Posted by kumar on 10/11/2006
the book isn't as great as expected but i have to do a report on it if i were u i would choose another book this one just isnt the type of book u wanna waste your time reading i very much agree with the sawkowski guy or whtvr
Posted by Ariel on 12/5/2006
ok since every1 is talking bad about this book i just want to say some good things about it. i am a 13 yr old girl but i read it when i was 12. i dont know if that makes any difference. i really liked the book and i would recomed it to every1. i have only read a few of his other book tho. i am big into reading "scary" books but i liked TGWLTG too. although it isnt as "scary" as his other books it is still great. so plz give it a try.
Posted by Brian on 1/25/2008
I have to totally disagree with this review. I have read every word King has ever had published, and besides the Darktower series, and the Talisman, The Girl Who Love Tom Gordon is one of King's strongest works. The reviewer that found the book boring, either lacks an attention span, or likes cookie cutter characters. The Girl Who Loved Tom Gordon is one of King's most upliting stories, much along the same lines as Rita Hayworth & The Shawshank Redemption or The Stand. While not as long as either of those novels, Tom Gordon still is just as powerful in its telling of the power of the human spirit and the way in which it overcomes tremendous odds. I would encourage anyone interested in King's work to disregard the poor review this book was given on this sight, and go read it and decide for yourself.

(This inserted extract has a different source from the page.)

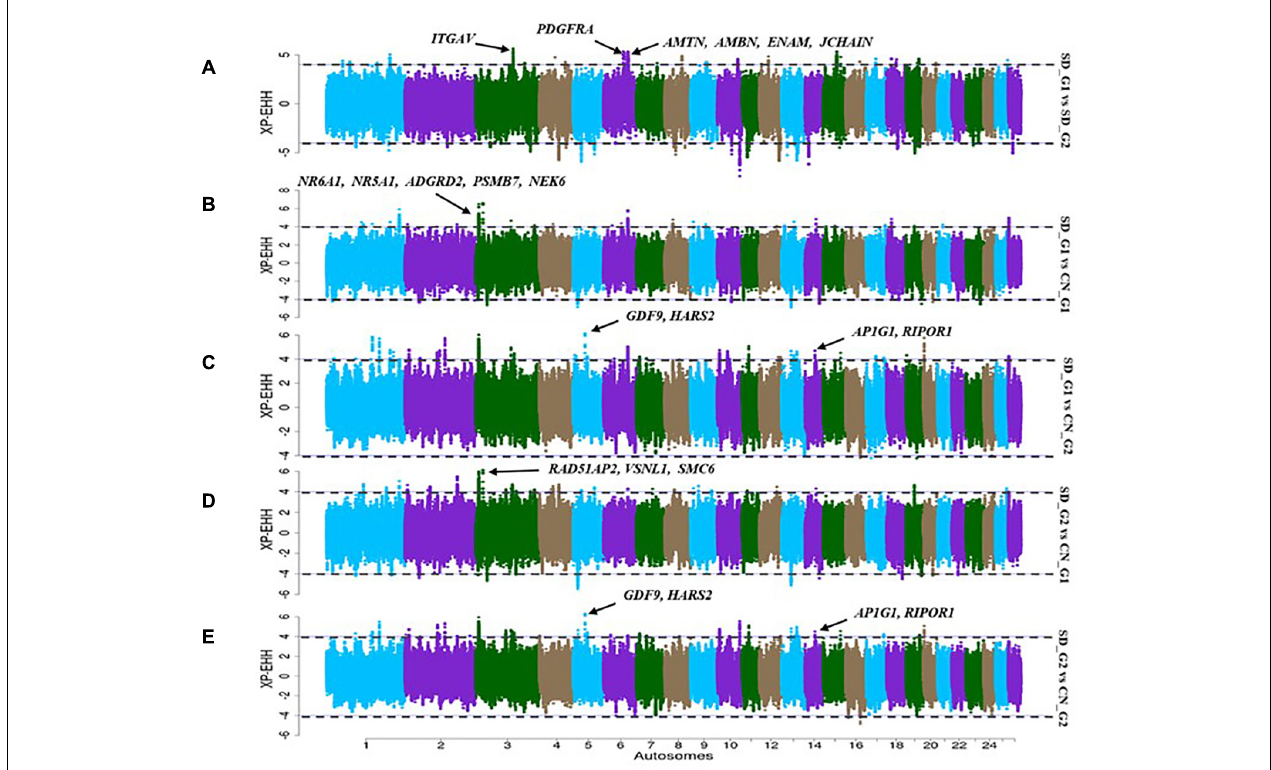
FIGURE 5 | Manhattan plots showing the candidate signatures of selection as determined with XP-EHH. (A) SD_G1 vs. SD_G2; (B) SD_G1 vs. CN_G1; (C) SD_G1 vs. CN_G2; (D) SD_G2 vs. CN_G1; (E) SD_G2 vs.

Posted by Trudi on 5/13/2009
You people just don't get it...
Posted by Alice on 9/28/2013
I completely disagree with this review. I have read almost all of King's books and I will say this has to be my favourite. It is an utterly riveting book and totally entertaining. To dislike a book because it's not short enough for your attention span is something you should keep to yourself.
Posted by Woppy on 2/5/2014
Just finished it, and have to agree with the review. I thought it had some good ideas, but was stretched for too long for the amount of material actually contained.